The economy added 120,000 jobs in March, according to the Bureau of Labor Statistics, and everyone’s disappointed. Analysts were expecting a much higher number, and the last three months have all seen growth above 200,000 jobs per month. So just how bad is the news?

This unemployment line isn’t getting any shorter. (Rick Bowmer/AP)

One big question, however, is whether the BLS’s estimates for March are actually correct. As Ryan Avent points out, because there’s such a huge margin of error in these reports, there’s a 90 percent chance that the U.S. economy added somewhere between 20,000 and 220,000 jobs last month. The real number could be better. Or much worse. Over the past year, the jobs figures have gone up quite a bit every time they get revised in later months. Last August, for instance, everyone initially thought the economy added zero jobs. That number was later revised to 100,000. So will that hold true for March? Or is the economy really souring?
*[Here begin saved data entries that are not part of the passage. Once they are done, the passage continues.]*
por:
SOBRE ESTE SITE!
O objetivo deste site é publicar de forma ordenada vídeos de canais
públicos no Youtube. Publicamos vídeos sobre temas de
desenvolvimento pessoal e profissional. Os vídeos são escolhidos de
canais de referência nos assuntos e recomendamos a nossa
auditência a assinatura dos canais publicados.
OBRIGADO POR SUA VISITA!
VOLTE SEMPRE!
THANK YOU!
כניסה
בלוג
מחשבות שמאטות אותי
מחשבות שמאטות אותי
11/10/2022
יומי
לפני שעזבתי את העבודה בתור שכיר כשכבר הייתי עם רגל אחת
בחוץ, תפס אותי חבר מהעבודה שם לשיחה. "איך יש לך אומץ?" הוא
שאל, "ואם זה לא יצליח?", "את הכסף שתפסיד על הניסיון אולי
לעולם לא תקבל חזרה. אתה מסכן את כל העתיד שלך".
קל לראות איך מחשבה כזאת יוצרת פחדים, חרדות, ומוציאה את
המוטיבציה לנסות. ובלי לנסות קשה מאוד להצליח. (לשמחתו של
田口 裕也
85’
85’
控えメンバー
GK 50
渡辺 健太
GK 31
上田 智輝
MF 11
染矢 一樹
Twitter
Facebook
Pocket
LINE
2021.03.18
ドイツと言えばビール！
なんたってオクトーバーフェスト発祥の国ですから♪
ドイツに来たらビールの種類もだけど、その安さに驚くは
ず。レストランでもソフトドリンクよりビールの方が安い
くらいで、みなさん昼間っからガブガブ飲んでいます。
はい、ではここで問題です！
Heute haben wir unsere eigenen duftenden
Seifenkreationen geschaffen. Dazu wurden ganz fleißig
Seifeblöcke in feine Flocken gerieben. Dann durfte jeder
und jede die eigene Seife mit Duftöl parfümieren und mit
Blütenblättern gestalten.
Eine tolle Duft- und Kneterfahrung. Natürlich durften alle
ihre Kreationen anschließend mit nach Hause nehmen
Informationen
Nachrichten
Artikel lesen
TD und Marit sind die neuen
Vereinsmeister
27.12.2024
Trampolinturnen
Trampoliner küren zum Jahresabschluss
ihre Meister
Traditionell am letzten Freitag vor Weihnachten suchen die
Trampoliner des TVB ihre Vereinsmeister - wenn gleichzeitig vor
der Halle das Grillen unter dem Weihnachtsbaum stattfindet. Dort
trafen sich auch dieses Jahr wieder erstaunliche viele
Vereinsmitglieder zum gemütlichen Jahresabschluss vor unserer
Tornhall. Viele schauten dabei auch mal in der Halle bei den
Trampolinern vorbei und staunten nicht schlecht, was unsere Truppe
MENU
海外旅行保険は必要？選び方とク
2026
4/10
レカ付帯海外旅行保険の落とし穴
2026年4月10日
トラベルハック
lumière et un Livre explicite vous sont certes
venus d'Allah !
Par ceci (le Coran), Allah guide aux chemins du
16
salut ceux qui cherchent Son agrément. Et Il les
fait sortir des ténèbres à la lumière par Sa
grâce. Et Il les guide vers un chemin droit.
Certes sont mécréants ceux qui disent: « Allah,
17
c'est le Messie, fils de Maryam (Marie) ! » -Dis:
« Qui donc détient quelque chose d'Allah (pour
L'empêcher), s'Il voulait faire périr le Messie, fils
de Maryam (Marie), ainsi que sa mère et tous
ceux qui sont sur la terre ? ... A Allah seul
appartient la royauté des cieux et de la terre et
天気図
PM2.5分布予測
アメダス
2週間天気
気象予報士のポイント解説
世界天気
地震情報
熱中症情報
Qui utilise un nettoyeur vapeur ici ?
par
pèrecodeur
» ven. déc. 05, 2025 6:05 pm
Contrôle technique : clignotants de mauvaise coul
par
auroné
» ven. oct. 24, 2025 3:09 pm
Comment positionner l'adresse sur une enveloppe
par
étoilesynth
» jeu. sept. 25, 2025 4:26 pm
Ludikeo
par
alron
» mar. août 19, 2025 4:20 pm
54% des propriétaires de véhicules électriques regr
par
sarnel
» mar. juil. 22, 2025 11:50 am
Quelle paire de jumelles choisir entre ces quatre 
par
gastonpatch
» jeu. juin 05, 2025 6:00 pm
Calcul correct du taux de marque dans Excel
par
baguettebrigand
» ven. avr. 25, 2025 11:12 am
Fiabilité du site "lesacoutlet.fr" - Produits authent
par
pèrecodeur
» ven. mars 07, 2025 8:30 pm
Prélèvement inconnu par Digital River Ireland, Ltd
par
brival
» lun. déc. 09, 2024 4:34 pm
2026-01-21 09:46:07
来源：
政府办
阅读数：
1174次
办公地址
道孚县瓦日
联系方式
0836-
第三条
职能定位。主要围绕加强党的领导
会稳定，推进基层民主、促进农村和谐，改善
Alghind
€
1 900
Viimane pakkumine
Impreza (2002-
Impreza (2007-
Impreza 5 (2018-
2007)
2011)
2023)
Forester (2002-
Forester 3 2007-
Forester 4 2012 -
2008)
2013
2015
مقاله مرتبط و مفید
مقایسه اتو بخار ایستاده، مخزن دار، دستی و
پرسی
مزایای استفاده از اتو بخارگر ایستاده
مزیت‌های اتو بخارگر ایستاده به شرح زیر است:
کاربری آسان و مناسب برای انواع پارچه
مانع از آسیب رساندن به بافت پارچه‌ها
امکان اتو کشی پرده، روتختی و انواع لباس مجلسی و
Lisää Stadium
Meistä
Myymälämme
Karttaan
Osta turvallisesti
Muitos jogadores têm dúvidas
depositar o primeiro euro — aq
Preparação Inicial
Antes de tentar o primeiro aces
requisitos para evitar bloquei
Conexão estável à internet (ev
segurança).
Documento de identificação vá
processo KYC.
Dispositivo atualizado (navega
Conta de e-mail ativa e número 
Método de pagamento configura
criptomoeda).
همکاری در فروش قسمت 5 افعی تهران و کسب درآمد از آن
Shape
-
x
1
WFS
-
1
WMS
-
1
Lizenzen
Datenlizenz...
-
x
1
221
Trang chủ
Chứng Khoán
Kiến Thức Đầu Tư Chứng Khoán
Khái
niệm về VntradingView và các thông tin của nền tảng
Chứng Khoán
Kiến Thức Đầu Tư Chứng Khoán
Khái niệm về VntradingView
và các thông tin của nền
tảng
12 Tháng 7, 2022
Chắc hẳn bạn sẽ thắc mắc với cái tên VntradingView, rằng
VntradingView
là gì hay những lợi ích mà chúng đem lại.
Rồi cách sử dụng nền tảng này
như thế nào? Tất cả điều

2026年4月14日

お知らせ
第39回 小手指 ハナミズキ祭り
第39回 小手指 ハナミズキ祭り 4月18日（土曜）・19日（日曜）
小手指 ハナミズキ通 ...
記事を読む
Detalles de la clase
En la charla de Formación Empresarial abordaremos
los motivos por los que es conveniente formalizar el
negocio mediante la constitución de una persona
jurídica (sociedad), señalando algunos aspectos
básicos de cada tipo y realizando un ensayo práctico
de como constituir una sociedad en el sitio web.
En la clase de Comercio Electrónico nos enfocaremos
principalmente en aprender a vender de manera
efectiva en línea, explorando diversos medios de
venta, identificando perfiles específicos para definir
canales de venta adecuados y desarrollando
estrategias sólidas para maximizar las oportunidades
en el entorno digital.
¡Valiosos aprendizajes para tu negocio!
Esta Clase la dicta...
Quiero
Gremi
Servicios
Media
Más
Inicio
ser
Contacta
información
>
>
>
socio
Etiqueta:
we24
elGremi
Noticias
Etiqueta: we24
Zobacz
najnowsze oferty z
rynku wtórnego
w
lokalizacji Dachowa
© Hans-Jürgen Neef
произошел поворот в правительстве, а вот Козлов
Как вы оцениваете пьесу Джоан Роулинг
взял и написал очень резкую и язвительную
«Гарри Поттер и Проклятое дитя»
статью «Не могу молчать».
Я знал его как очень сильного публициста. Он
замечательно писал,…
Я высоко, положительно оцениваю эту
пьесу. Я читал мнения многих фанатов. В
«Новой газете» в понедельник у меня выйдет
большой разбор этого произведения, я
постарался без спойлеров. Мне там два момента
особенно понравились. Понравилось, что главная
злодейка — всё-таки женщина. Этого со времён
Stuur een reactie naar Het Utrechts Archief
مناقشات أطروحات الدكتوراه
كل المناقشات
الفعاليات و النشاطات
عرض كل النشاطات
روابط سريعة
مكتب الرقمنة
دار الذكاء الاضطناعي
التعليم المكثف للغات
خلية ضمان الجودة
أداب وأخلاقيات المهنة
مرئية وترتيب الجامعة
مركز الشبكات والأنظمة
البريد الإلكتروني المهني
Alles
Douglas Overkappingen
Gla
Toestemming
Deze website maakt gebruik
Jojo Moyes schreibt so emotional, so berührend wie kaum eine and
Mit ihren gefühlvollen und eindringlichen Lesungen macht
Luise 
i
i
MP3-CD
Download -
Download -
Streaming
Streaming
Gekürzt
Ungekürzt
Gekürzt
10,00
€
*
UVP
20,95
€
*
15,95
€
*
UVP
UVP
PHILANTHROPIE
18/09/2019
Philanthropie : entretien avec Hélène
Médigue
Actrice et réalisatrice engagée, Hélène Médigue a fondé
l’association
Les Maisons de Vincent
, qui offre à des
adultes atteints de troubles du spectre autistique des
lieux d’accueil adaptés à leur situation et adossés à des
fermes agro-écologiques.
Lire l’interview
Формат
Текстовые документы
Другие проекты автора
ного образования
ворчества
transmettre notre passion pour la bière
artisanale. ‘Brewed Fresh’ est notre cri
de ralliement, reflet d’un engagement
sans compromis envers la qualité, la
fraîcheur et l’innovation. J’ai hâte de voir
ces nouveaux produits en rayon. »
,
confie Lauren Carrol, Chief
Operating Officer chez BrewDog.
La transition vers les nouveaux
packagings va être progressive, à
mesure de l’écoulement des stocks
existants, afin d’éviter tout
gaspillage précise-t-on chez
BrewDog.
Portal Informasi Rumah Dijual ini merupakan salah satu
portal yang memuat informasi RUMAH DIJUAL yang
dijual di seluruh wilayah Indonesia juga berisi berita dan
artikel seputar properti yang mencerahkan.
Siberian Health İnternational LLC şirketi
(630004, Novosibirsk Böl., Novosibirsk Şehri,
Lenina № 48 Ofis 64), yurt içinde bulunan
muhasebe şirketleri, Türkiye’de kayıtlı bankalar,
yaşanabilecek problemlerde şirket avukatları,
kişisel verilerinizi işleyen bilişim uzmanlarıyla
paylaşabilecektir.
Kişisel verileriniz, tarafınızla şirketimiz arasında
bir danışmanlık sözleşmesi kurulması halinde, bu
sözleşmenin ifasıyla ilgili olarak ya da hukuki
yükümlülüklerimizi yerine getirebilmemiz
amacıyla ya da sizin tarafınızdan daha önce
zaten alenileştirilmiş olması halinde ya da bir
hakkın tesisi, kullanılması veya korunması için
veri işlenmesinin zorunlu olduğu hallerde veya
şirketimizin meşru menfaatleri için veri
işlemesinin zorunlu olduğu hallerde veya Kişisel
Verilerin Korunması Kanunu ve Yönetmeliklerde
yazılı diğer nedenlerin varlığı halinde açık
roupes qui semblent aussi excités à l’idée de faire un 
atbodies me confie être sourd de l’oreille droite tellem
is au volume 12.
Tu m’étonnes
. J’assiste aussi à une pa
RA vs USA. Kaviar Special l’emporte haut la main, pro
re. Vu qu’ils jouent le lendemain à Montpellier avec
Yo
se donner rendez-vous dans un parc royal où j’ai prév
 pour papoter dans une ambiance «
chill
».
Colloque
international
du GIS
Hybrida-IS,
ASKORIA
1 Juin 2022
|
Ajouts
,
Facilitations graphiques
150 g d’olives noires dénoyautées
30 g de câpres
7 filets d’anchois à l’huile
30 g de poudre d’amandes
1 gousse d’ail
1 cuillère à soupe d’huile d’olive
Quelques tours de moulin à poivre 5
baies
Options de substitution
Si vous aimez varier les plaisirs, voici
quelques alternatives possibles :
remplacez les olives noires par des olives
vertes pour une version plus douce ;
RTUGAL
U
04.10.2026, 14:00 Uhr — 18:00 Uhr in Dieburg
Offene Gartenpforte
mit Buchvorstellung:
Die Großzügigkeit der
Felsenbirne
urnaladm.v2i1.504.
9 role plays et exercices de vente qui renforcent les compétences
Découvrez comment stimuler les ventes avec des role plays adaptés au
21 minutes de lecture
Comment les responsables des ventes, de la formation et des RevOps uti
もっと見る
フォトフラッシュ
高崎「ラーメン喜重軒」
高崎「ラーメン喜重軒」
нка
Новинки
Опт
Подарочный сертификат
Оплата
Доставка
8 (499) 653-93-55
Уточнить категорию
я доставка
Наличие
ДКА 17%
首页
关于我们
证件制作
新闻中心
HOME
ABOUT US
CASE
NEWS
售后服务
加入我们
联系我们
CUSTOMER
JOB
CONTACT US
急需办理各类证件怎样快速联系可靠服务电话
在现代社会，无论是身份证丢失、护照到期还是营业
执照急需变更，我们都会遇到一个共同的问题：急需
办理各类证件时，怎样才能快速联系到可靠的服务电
Meanwhile, there’s been a lot of talk lately about whether the freakishly warm winter artificially boosted the economy in January and February by helping the construction industry get an early start. This seems to be borne out somewhat in the numbers: Construction jobs actually dropped by 7,000 in March after growing the previous two months. That underscores, yet again, the fact that the housing market is still quite soft.

Two other things in the report. First, austerity no longer seems to be a drag on U.S. job creation. Government employment fell by only 1,000 jobs this time around — mainly because of the shrinkage in the U.S. Postal Service. Meanwhile, the income figures provided very slight good news: Average hourly pay rose by 5 cents in the past month.

And if anyone is eager for encouraging signs, it’s worth pointing out that the very broadest measure of unemployment actually improved this month. This is the U-6 metric, which tallies up all unemployed persons, plus people marginally attached to the labor force, plus people employed part-time for economic reasons. Jim Pethokoukis likes to call this “perhaps the truest measure of the labor market’s health.” And U-6 dropped from 14.9 percent in February to 14.5 percent in March. Anyone trying to dig around for optimistic signs should start there.

Still, it’s a weak report all around. And we’ll know in a few months if March was actually as tepid as everyone thinks. In theory, the real significance of this report should be whether it convinces Ben Bernanke and the Federal Reserve that a little more monetary stimulus is needed. But how likely is that? The unemployment rate is roughly in line with what the Federal Open Market Committee has been expecting. And if the Fed’s content with the current state of affairs, then more help may not be on the way after all.